Sarah L.H. Gronningsater, The Rising Generation: Gradual Abolition, Black Legal Culture, and the Making of National Freedom, with Kimberly White

Event Category
Lecture/Panel
Event Type
Open to the Public
Event Location
Members' Room and Online
Event Price
$15/$10

The Rising Generation chronicles the history of American emancipation through the cradle-to-grave experiences of a remarkable generation of Black New Yorkers. In this unique event, historian Sarah Gronningsater converses with legal-history scholar Kimberly White about her book.

Born into precarious freedom after the American Revolution and reaching adulthood in the lead-up to the Civil War, this “rising generation" ultimately played an outsized role in political and legal conflicts over slavery’s future, influencing both the nation’s path to the Civil War and changes to the US Constitution.

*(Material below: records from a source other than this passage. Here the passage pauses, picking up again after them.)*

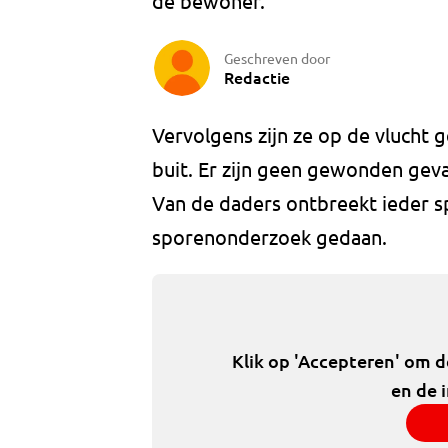
de bewoner.
Geschreven door
Redactie
Vervolgens zijn ze op de vlucht
buit. Er zijn geen gewonden geva
Van de daders ontbreekt ieder s
sporenonderzoek gedaan.
Klik op 'Accepteren' om 
en de 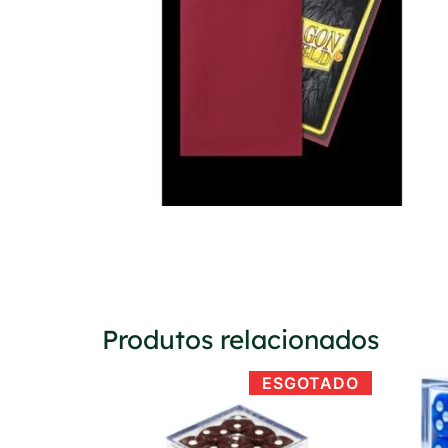
Produtos relacionados
ESGOTADO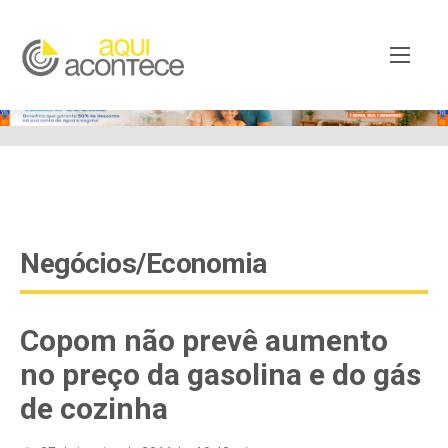
google-site-verification=EjSe5c8YipkwGd6E7NrnqocbcNz-
Xy8lpYSLnxw-AX8 google-site-verification:
googleb82de9a22cec23e8.html
Negócios/Economia
Copom não prevê aumento
no preço da gasolina e do gás
de cozinha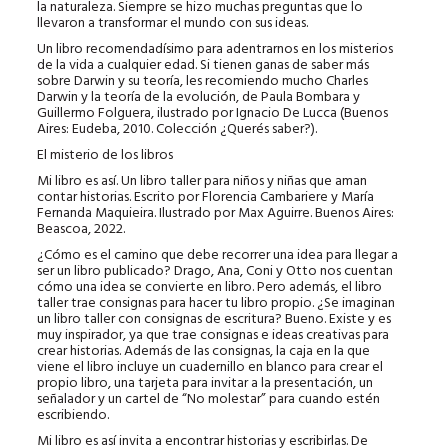
la naturaleza. Siempre se hizo muchas preguntas que lo
llevaron a transformar el mundo con sus ideas.
Un libro recomendadísimo para adentrarnos en los misterios
de la vida a cualquier edad. Si tienen ganas de saber más
sobre Darwin y su teoría, les recomiendo mucho Charles
Darwin y la teoría de la evolución, de Paula Bombara y
Guillermo Folguera, ilustrado por Ignacio De Lucca (Buenos
Aires: Eudeba, 2010. Colección ¿Querés saber?).
El misterio de los libros
Mi libro es así. Un libro taller para niños y niñas que aman
contar historias. Escrito por Florencia Cambariere y María
Fernanda Maquieira. Ilustrado por Max Aguirre. Buenos Aires:
Beascoa, 2022.
¿Cómo es el camino que debe recorrer una idea para llegar a
ser un libro publicado? Drago, Ana, Coni y Otto nos cuentan
cómo una idea se convierte en libro. Pero además, el libro
taller trae consignas para hacer tu libro propio. ¿Se imaginan
un libro taller con consignas de escritura? Bueno. Existe y es
muy inspirador, ya que trae consignas e ideas creativas para
crear historias. Además de las consignas, la caja en la que
viene el libro incluye un cuadernillo en blanco para crear el
propio libro, una tarjeta para invitar a la presentación, un
señalador y un cartel de “No molestar” para cuando estén
escribiendo.
Mi libro es así invita a encontrar historias y escribirlas. De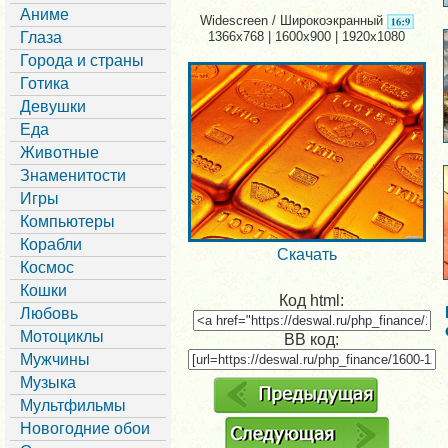
Аниме
Widescreen / Широкоэкранный
Глаза
1366x768 | 1600x900 | 1920x1080
Города и страны
Готика
Девушки
Еда
Животные
Знаменитости
Игры
Компьютеры
Корабли
Скачать
Космос
Кошки
Код html:
Любовь
Мотоциклы
BB код:
Мужчины
Музыка
Мультфильмы
Новогодние обои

Through exhaustive research in archives across New York State, where the largest enslaved population in the North resided at the time of the American Revolution, Sarah L.H. Gronningsater begins by exploring how English colonial laws shaped late eighteenth-century gradual abolition acts that freed children born to enslaved mothers. The boys and girls affected by these laws were born into a quasi-free legal status. They were technically not enslaved but were nonetheless required to labor as servants until they reached adulthood. Parents, teachers, and mentors of this rising generation supported and founded schools, formed ties with white lawyers and abolitionists, petitioned local and state officials for better laws, guarded against kidnapping and cruelty, and shaped New York’s evolving identity as a free state. Gronningsater shows how, as the children of gradual abolition reached adulthood, they took the lessons of their youth into midcentury campaigns for legal equality, political inclusion, equitable common school education, and the expansion of freedom across the nation.

Sarah Gronningsater Headshot

Sarah L. H. Gronningsater is Assistant Professor of History at the University of Pennsylvania, focusing on the eighteenth- and nineteenth-century United States, with particular interests in slavery and abolition, legal history, the history of American democracy, and the history of baseball. She works at the intersections of legal, political, constitutional, and social history.

Kimberly White Headshot

Kimberly White is an Academic Fellow and Lecturer in Law at Columbia Law School. She is a scholar of U.S. legal history and holds broad interests in local government law, immigration systems, and the role of empire in the construction of the U.S. state. White earned her JD from Berkeley Law School where she worked at the ACLU, the NAACP Legal Defense Fund, and the Equal Justice Society. She is currently a doctoral candidate in History at the University of Pennsylvania. Her research has received support from the Immigration and Ethnic History Society, the William Nelson Cromwell Foundation (in consultation with the American Society for Legal History), and The American Historical Association.